How HIV gets into the body:

The HIV is transmitted from an infected person only through specific body fluids: blood, semen, pre-seminal fluids, rectal fluids and breast milk.

Can you get AIDS from saliva?

Contrary to most beliefs HIV is not spread through saliva. The properties of saliva disrupt cells containing the virus and inhibit their potential to infect other cells. HIV is transmitted through behaviors in which the named fluids are exchange such as:

i)Sexual intercourse- vaginal or anal sex

iii)Sharing syringes and needles i.e in drug users

iii) Transfusion with infected blood (rare as blood is usually screened)

iv) Breastfeeding

v) Mother to child- during childbirth


Once in the Body

Once inside the body the immune immune systems starts to produce anti-HIV antibodies and Cytotoxic T cells. Antibodies act like tags which stick onto the virus marking it , thus making it easy for other immune cells to identify and destroy the virus. Cytotoxic T-cells inject toxic chemicals into infected cells, consequently destroying the virus.

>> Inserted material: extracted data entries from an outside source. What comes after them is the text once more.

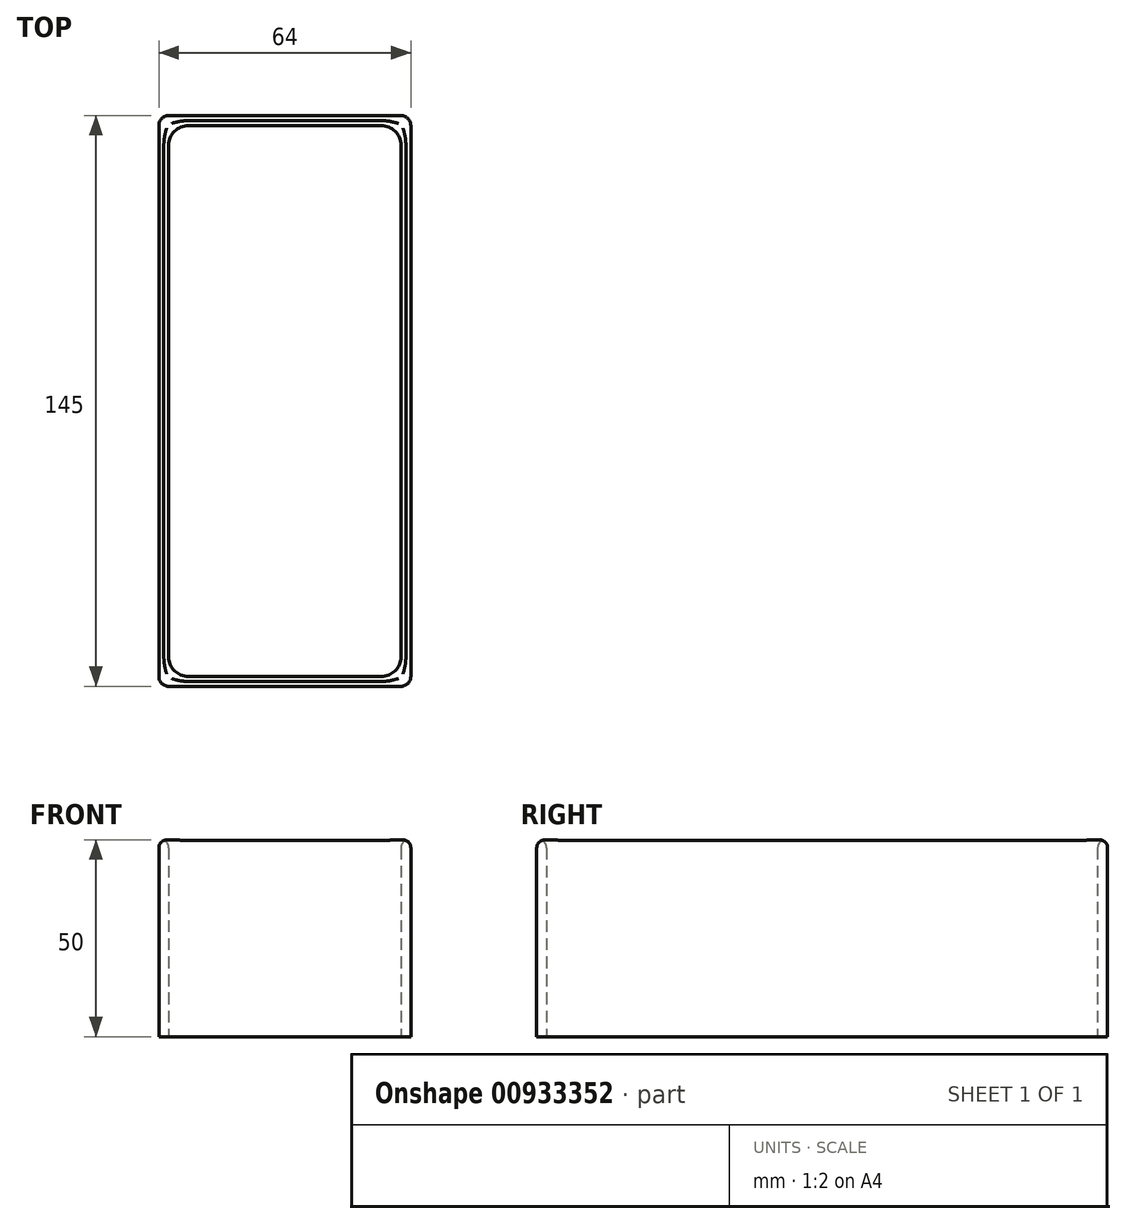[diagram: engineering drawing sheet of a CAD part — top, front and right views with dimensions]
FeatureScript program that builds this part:
annotation { "Feature Type Name" : "Feature", "Feature Type Description" : "" }
export const myFeature = defineFeature(function(context is Context, id is Id, definition is map)
    precondition{}
    {
        {
            var Q0;
            Q0=qCreatedBy(makeId("Top.planeOp"),FACE);
            var sketch = newSketch(context, id + "F0", { "sketchPlane" : qUnion([Q0])});
            skLineSegment(sketch, "E0.bottom", {"start": v(29.5, -72.5) * mm, "end": v(-29.5, -72.5) * mm});
            skLineSegment(sketch, "E0.top", {"start": v(29.5, 72.5) * mm, "end": v(-29.5, 72.5) * mm});
            skLineSegment(sketch, "E0.left", {"start": v(32, -70) * mm, "end": v(32, 70) * mm});
            skLineSegment(sketch, "E0.right", {"start": v(-32, -70) * mm, "end": v(-32, 70) * mm});
            skPoint(sketch, "E0.middle", {"position": v(0, 0) * mm});
            skLineSegment(sketch, "E1.bottom", {"start": v(29.5, -70) * mm, "end": v(-29.5, -70) * mm});
            skLineSegment(sketch, "E1.top", {"start": v(29.5, 70) * mm, "end": v(-29.5, 70) * mm});
            skLineSegment(sketch, "E1.left", {"start": v(29.5, -70) * mm, "end": v(29.5, 70) * mm});
            skLineSegment(sketch, "E1.right", {"start": v(-29.5, -70) * mm, "end": v(-29.5, 70) * mm});
            skPoint(sketch, "E2.visualSharp", {"position": v(-32, -72.5) * mm});
            skArc(sketch, "E2.filletArc", {"start": v(-32, -70) * mm, "mid": v(-31.27, -71.77) * mm, "end": v(-29.5, -72.5) * mm});
            skPoint(sketch, "E3.visualSharp", {"position": v(32, -72.5) * mm});
            skArc(sketch, "E3.filletArc", {"start": v(29.5, -72.5) * mm, "mid": v(31.27, -71.77) * mm, "end": v(32, -70) * mm});
            skPoint(sketch, "E4.visualSharp", {"position": v(32, 72.5) * mm});
            skArc(sketch, "E4.filletArc", {"start": v(32, 70) * mm, "mid": v(31.27, 71.77) * mm, "end": v(29.5, 72.5) * mm});
            skPoint(sketch, "E5.visualSharp", {"position": v(-32, 72.5) * mm});
            skArc(sketch, "E5.filletArc", {"start": v(-29.5, 72.5) * mm, "mid": v(-31.27, 71.77) * mm, "end": v(-32, 70) * mm});
            skSolve(sketch);
        }
        {
            var Q0;
            Q0=makeQuery(id+"F0.imprint","IMPRINT",FACE,{"disambiguationData":[TD([[makeQuery(id+"F0.imprint","IMPRINT",EDGE,{"derivedFrom":sQuery(id+"F0.wireOp",EDGE,"E0.bottom")}),-1.0]])]});
            extrude(context, id + "F1", {"entities" : qUnion([Q0]), "depth" : 50 * mm, "offsetDistance" : 25 * mm});
        }
        {
            var Q0;
            Q0=makeQuery(id+"F1.opExtrude","SWEPT_EDGE",EDGE,{"disambiguationData":[OSD([sQuery(id+"F0.wireOp",EDGE,"E1.top"),sQuery(id+"F0.wireOp",EDGE,"E1.right")])]});
            var Q1;
            Q1=makeQuery(id+"F1.opExtrude","SWEPT_EDGE",EDGE,{"disambiguationData":[OSD([sQuery(id+"F0.wireOp",EDGE,"E1.top"),sQuery(id+"F0.wireOp",EDGE,"E1.left")])]});
            var Q2;
            Q2=makeQuery(id+"F1.opExtrude","SWEPT_EDGE",EDGE,{"disambiguationData":[OSD([sQuery(id+"F0.wireOp",EDGE,"E1.bottom"),sQuery(id+"F0.wireOp",EDGE,"E1.right")])]});
            var Q3;
            Q3=makeQuery(id+"F1.opExtrude","SWEPT_EDGE",EDGE,{"disambiguationData":[OSD([sQuery(id+"F0.wireOp",EDGE,"E1.bottom"),sQuery(id+"F0.wireOp",EDGE,"E1.left")])]});
            fillet(context, id + "F2", {"entities" : qUnion([Q0, Q1, Q2, Q3]), "radius" : 5 * mm, "tangentPropagation" : true, "allowEdgeOverflow" : false});
        }
        {
            var Q0;
            Q0=makeQuery(id+"F1.opExtrude","CAP_FACE",FACE,{"disambiguationData":[OSD([sQuery(id+"F0.wireOp",EDGE,"E0.bottom"),sQuery(id+"F0.wireOp",EDGE,"E0.top"),sQuery(id+"F0.wireOp",EDGE,"E0.left"),sQuery(id+"F0.wireOp",EDGE,"E0.right"),sQuery(id+"F0.wireOp",EDGE,"E1.bottom"),sQuery(id+"F0.wireOp",EDGE,"E1.top"),sQuery(id+"F0.wireOp",EDGE,"E1.left"),sQuery(id+"F0.wireOp",EDGE,"E1.right"),sQuery(id+"F0.wireOp",EDGE,"E2.filletArc"),sQuery(id+"F0.wireOp",EDGE,"E3.filletArc"),sQuery(id+"F0.wireOp",EDGE,"E4.filletArc"),sQuery(id+"F0.wireOp",EDGE,"E5.filletArc")])],"isStart":false});
            fillet(context, id + "F3", {"entities" : qUnion([Q0]), "radius" : 2 * mm, "tangentPropagation" : true, "allowEdgeOverflow" : false});
        }
    });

However it can take the body months to produce enough antibodies to combat the virus.

How does HIV attach to and penetrate the cells?

All Cells have small protrusions i.e. receptors that stick out from its their surfaces. Cells communicate to each other through these receptors. Different signals cause changes on receptors which in turn creates a cascade of reactions bringing change within the cell. To attach to the cell, HIV binds to the immune cells through receptors called CD4+. CD4+ receptors are mostly found in T-helper cells. Receptors act like lock and key, and HIV receptors have evolved to be a perfect match for CD4+ receptors. This is the reason why HIV affects only humans. The interaction of the HIV and cell receptors causes the cell to open up, allowing entry of the virus. Once in the cell, the genetic material of the virus is released into the cell. The virus has special enzymes and machinery that cut into the human DNA code and inserting their own. Since cells are continuously multiplying and replicating their DNA, they inevitably do the same for the virus. An infected cell will blindly use the viral DNA code to create new viruses. At this time the HIV has infiltrated and hijacked the cell.

HIV carrying Dendritic cell interacting with a T helper cell
HIV carrying Dendritic cell interacting with a T helper cell | Source

Effect on Immune system/AIDS

Dendritc and T- helper cells act like alarms for the body. Once a dendritic comes in contact with HIV, it attaches to it, and transports for processing by T cells in the lymph nodes, where they are produced. In the case of other bugs, the The T-helper cells would then multiply rapidly, and in their mature form T helper cause the creation of necessary antibodies and the activation other immune cells. However, once HIV has attached to dendritic cells, its interferes with the ability of dendritic cells to communicate effectively with the T-helper cells. Infected cells are a targeted for destruction by other cells of the immune system. Infected T- helper cells in production also detect the presence of HIV DNA in their genome and go through a form of cell suicide to protect the host.

Overtime, the continuous cell death results in reduced numbers of dendritic and T-helpers. Once T- helper cells (CD4+) fall below 200 cells per micro-Liter of blood sample, it is referred to as AIDS(Acquired Immunodeficiency Syndrome). The body is no longer able to effectively recognize and fight threats becomes susceptible to otherwise harmless bugs. Even a simple Influenza virus can prove dangerous for person with AIDS. Development AIDS is the last stage of HIV infection.